Several vulnerabilities in Google Nest security cameras allow attackers to force the camera to temporarily stop recording.
A security researcher has identified three vulnerabilities in the Nest firmware version 5.2.1. All three vulnerabilities allow the attackers to use the cameras’ Bluetooth Low Energy (BLE) connectivity to temporarily disable recording or even force the cameras to reboot. The first two attacks use network SSID and password command overflows to crash the cameras and force them to reboot. The third attack commands the camera to connect to a non-existent wireless network, forcing the camera to attempt connection before reconnecting to the previous network. Recording halts while the cameras are rebooting and reconnecting. This buys the attackers 60-90 seconds of time to either get past the cameras, physically damage or remove the cameras, or repeat the attack if necessary.
Cloud recording is the double-edged sword of security devices. The clear advantage is that if the device is destroyed or stolen, the footage leading up the the attack is safely preserved in the cloud. The unfortunate disadvantage is that if the device’s connection to the cloud is disrupted, the device stops recording.

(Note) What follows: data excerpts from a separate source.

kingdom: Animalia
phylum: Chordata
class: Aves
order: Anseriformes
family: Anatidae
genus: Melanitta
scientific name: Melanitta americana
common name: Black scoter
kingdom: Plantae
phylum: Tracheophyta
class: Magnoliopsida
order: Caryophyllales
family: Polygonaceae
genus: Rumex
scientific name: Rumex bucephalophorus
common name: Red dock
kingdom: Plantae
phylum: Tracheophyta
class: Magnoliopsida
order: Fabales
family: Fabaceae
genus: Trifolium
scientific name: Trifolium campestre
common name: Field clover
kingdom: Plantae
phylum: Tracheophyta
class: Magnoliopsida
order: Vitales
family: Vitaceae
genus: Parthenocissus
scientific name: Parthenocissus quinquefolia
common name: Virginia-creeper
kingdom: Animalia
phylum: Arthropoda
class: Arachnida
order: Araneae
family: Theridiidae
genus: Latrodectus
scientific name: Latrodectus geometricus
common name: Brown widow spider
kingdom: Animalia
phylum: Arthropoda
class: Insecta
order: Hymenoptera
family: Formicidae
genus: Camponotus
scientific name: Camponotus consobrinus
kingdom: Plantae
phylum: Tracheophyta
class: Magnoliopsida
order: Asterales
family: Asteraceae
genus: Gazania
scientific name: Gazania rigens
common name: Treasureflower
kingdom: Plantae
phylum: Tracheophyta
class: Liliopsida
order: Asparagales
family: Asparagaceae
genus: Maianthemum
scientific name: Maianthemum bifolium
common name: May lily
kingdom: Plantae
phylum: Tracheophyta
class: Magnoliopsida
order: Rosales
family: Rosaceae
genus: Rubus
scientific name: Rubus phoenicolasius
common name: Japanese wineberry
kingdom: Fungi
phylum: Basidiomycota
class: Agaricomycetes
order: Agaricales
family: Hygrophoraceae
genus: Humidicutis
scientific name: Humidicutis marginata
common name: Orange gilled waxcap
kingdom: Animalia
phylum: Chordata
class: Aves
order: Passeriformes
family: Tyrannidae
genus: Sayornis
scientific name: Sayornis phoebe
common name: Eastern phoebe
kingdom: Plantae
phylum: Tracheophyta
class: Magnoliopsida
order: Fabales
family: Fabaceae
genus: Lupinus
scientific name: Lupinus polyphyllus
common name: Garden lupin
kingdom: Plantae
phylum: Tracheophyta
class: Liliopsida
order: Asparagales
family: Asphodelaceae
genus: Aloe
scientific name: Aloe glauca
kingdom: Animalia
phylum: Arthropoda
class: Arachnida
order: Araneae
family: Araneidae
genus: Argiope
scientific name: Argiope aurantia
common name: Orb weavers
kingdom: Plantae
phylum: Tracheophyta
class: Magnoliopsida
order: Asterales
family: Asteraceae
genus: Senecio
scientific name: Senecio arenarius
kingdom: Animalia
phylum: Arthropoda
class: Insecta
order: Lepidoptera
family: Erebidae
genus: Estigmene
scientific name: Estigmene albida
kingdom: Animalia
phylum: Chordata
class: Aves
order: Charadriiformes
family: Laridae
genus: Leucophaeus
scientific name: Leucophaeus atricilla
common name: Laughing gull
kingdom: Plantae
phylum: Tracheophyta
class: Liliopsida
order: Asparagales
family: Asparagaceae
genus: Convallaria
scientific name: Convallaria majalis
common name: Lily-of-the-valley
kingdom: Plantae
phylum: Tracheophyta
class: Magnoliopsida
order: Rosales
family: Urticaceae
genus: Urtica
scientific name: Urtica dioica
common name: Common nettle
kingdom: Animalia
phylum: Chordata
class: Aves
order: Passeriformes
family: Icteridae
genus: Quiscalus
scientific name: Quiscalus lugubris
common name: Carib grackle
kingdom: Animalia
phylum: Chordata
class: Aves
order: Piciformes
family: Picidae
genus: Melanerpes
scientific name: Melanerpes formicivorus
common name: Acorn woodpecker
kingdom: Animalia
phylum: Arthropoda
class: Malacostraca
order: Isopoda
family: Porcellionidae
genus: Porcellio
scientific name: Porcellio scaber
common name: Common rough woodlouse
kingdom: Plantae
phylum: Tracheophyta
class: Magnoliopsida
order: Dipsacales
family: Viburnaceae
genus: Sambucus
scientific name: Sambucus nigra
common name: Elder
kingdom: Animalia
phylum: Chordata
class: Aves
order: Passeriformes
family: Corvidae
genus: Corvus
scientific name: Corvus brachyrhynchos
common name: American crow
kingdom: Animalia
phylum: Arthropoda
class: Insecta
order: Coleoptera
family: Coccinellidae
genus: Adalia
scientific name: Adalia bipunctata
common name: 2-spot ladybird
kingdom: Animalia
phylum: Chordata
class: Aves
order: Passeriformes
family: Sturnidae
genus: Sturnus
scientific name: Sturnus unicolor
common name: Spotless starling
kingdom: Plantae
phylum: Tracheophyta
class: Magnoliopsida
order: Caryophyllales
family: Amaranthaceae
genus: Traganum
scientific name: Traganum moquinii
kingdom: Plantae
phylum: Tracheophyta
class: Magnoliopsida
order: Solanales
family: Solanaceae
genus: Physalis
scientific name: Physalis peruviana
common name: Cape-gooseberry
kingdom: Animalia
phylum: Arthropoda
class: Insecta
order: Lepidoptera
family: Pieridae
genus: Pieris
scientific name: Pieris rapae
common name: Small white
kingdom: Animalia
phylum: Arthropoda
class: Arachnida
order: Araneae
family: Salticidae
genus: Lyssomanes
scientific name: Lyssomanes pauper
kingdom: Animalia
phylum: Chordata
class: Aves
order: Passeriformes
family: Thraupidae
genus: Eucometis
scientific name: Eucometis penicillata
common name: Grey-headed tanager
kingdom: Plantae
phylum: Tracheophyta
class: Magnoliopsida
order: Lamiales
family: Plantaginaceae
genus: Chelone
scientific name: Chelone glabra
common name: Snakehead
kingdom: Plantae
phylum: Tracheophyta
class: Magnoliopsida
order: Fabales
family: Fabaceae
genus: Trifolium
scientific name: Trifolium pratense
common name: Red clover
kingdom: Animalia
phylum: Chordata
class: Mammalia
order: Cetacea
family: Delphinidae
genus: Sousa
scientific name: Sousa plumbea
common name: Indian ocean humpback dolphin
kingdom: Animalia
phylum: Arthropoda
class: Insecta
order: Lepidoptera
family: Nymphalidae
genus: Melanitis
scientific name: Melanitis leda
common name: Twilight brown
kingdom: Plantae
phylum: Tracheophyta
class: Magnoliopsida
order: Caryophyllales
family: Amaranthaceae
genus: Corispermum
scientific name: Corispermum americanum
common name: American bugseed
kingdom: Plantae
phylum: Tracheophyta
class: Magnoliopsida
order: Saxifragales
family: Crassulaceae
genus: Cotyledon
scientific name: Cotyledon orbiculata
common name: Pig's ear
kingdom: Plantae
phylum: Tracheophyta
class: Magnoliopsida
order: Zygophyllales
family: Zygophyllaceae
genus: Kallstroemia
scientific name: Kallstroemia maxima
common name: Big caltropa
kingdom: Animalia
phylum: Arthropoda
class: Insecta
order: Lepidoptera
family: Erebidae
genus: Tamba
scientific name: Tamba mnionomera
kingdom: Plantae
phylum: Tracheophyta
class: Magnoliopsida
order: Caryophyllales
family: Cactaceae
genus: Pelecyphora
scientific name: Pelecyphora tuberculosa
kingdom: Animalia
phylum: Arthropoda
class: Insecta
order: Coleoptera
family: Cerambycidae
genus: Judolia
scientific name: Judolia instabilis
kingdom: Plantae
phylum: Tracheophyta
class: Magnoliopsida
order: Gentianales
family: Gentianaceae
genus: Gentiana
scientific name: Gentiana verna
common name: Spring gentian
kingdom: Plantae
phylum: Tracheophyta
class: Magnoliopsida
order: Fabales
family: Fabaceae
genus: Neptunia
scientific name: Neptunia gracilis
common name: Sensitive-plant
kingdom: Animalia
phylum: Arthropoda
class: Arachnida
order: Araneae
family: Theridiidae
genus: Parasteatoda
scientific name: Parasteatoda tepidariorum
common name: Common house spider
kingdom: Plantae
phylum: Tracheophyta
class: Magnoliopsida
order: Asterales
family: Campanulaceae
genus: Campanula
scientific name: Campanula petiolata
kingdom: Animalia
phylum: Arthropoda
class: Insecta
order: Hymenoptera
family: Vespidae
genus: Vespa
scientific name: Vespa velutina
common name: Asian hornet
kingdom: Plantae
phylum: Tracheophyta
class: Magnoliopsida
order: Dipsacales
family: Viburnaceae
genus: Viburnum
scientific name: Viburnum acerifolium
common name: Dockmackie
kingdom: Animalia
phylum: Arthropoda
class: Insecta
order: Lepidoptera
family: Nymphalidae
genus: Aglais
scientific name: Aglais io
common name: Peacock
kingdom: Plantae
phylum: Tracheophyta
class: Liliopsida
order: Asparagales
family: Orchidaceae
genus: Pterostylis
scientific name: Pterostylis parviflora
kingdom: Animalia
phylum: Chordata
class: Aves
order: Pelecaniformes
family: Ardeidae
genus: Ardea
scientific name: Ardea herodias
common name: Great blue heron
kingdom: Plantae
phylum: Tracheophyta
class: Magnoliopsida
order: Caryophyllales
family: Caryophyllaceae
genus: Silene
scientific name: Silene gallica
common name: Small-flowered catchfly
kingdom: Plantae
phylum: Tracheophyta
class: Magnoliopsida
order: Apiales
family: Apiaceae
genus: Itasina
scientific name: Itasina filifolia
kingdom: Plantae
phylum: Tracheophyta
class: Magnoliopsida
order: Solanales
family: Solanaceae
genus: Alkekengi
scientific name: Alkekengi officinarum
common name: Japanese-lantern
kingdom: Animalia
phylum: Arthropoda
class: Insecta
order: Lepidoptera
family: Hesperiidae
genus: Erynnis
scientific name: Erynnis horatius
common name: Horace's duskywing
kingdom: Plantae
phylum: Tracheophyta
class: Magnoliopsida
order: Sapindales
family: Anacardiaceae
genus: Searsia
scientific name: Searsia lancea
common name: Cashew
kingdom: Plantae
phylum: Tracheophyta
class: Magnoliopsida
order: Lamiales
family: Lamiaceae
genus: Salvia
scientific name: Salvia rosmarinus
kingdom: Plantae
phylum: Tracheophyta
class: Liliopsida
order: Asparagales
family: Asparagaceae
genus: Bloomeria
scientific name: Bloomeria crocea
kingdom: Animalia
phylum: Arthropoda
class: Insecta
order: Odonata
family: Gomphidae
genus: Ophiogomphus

Since this vulnerability can be exploited remotely outside the camera’s filed of view, the camera would not be able to record the perpetrators or the events leading up the attack.
Affected camera models include Dropcam, Dropcam Pro, Nest Cam Indoor/Outdoor models. Although BLE is used during the initial setup, it is not disabled afterwards, leaving an active channel to exploit the cameras. At this time, there does not appear to be a way for users to manually disable BLE. Nest should be able to close these vulnerabilities with a firmware update, although the company has not yet communicated a timeline.